Kwon fast fehlerfrei
Seppi servierte auch im zweiten Satz sehr gut. Doch weil es ihm der Südkoreaner gleichtat, gelangte der 37-jährige Südtiroler in den ersten beiden Sätzen zu keinem einzigen Breakball. Auch Seppi gewährte Kwon wenige Breakchancen, doch eine davon nutzte er schließlich um auf 6:5 davonzuziehen. Genauso wie im ersten Satz war auch hier das einzige Break wieder der Schlüssel zum Satzgewinn. Kwon zeigte in den entscheidenden Momenten überhaupt keine Schwäche und zog auf 2:0 davon.

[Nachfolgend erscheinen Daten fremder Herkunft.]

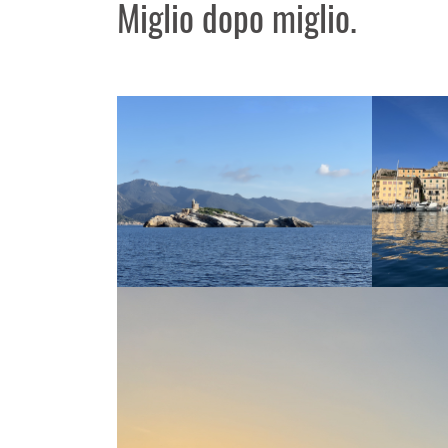
Miglio dopo miglio.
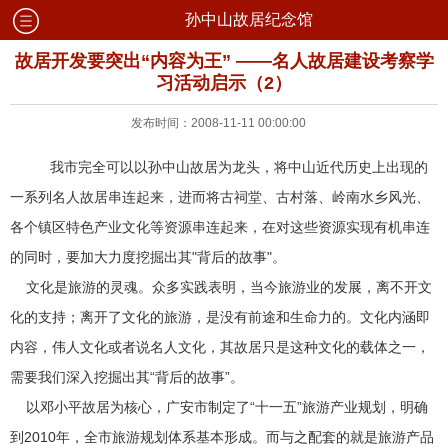
孙中山故居纪念馆
故居开发要突出“内容为王” ——名人故居建设考察学
习活动启示（2）
发布时间：2008-11-11 00:00:00
我市完全可以以孙中山故居为龙头，将中山近代历史上出现的
一系列名人故居串连起来，进而将古祠堂、古村落、岭南水乡风光、
各个镇区特色产业文化等资源串连起来，在对这些资源实现有机串连
的同时，要加大力度挖掘出其"背后的故事"。
文化是旅游的灵魂。众多实践表明，当今旅游业的发展，离不开文
化的支持；离开了文化的旅游，是没有前途和生命力的。文化内涵即
内容，伟人文化或者说名人文化，其故居只是这种文化的载体之一，
需要我们深入挖掘出其“背后的故事”。
以邓小平故居为核心，广安市制定了“十一五”旅游产业规划，明确
到2010年，全市旅游规划体系基本形成。而与之配套的就是旅游产品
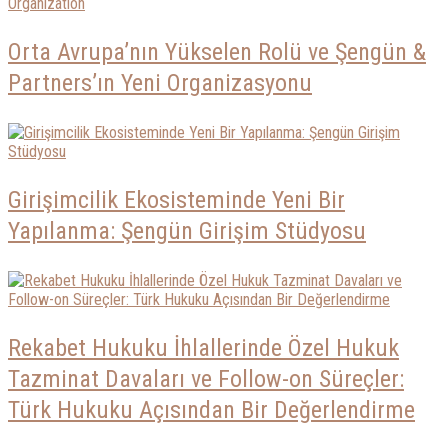
Orta Avrupa’nın Yükselen Rolü ve Şengün &
Partners’ın Yeni Organizasyonu
Girişimcilik Ekosisteminde Yeni Bir
Yapılanma: Şengün Girişim Stüdyosu
Rekabet Hukuku İhlallerinde Özel Hukuk
Tazminat Davaları ve Follow-on Süreçler:
Türk Hukuku Açısından Bir Değerlendirme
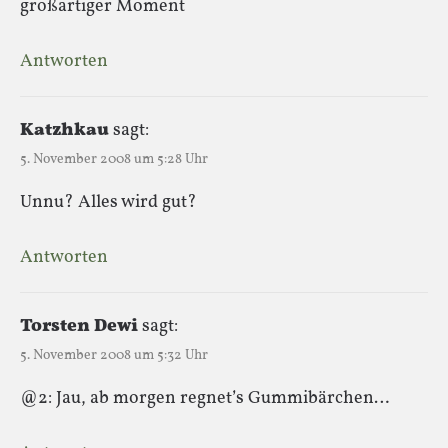
großartiger Moment
Antworten
Katzhkau
sagt:
5. November 2008 um 5:28 Uhr
Unnu? Alles wird gut?
Antworten
Torsten Dewi
sagt:
5. November 2008 um 5:32 Uhr
@2: Jau, ab morgen regnet’s Gummibärchen…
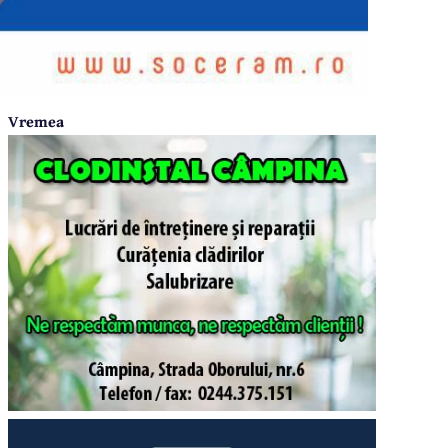
Vremea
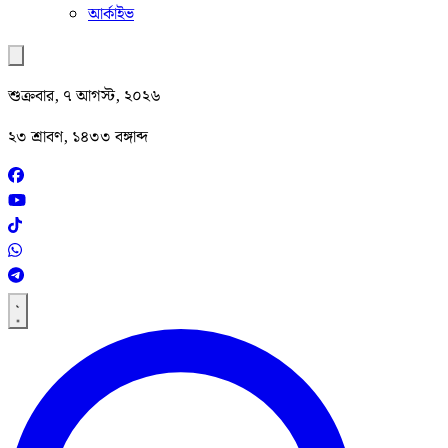
আর্কাইভ
শুক্রবার, ৭ আগস্ট, ২০২৬
২৩ শ্রাবণ, ১৪৩৩ বঙ্গাব্দ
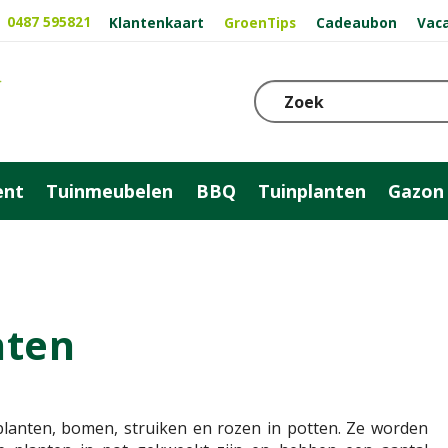
0487 595821
Klantenkaart
GroenTips
Cadeaubon
Vac
ent
Tuinmeubelen
BBQ
Tuinplanten
Gazon
nten
planten, bomen, struiken en rozen in potten. Ze worden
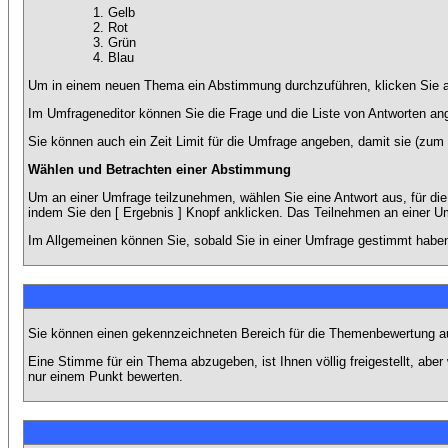
Gelb
Rot
Grün
Blau
Um in einem neuen Thema ein Abstimmung durchzuführen, klicken Sie auf
Im Umfrageneditor können Sie die Frage und die Liste von Antworten an
Sie können auch ein Zeit Limit für die Umfrage angeben, damit sie (zum B
Wählen und Betrachten einer Abstimmung
Um an einer Umfrage teilzunehmen, wählen Sie eine Antwort aus, für di
indem Sie den [ Ergebnis ] Knopf anklicken. Das Teilnehmen an einer Um
Im Allgemeinen können Sie, sobald Sie in einer Umfrage gestimmt haben,
Sie können einen gekennzeichneten Bereich für die Themenbewertung au
Eine Stimme für ein Thema abzugeben, ist Ihnen völlig freigestellt, ab
nur einem Punkt bewerten.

Soonwoo Kwon zeigte eine bärenstarke Leistung. © APA/afp / MARTIN BUREAU

Seppi ließ sich von dem Rückstand nicht unterkriegen, musste zu Beginn des dritten Satzes allerdings das dritte Break hinnehmen. Dass er in einer guten mentalen Verfassung ist, bewies der Kalterer schon gegen Auger-Aliassime. Nachdem Kwon im dritten Satz auf 2:0 gestellt hatte, schlug Seppi zurück und sicherte sich drei Games in Serie – inklusive seinem ersten Break im Match. Doch Kwon ließ sich ebenso wenig beirren, zeigte starkes Tennis und sicherte sich schlussendlich mit dem ersten Matchball den Aufstieg in das Achtelfinale.

Für Andreas Seppi endet Roland Garros 2021 mit einer guten Leistung und dem Bewusstsein, dass er auch auf Sand nach wie vor mit der Weltspitze mithalten kann. Kwon hingegen hat auch sein zweites Duell mit dem Südtiroler gewonnen und darf sich jetzt mit dem nächsten Azzurro, Matteo Berrettini, messen.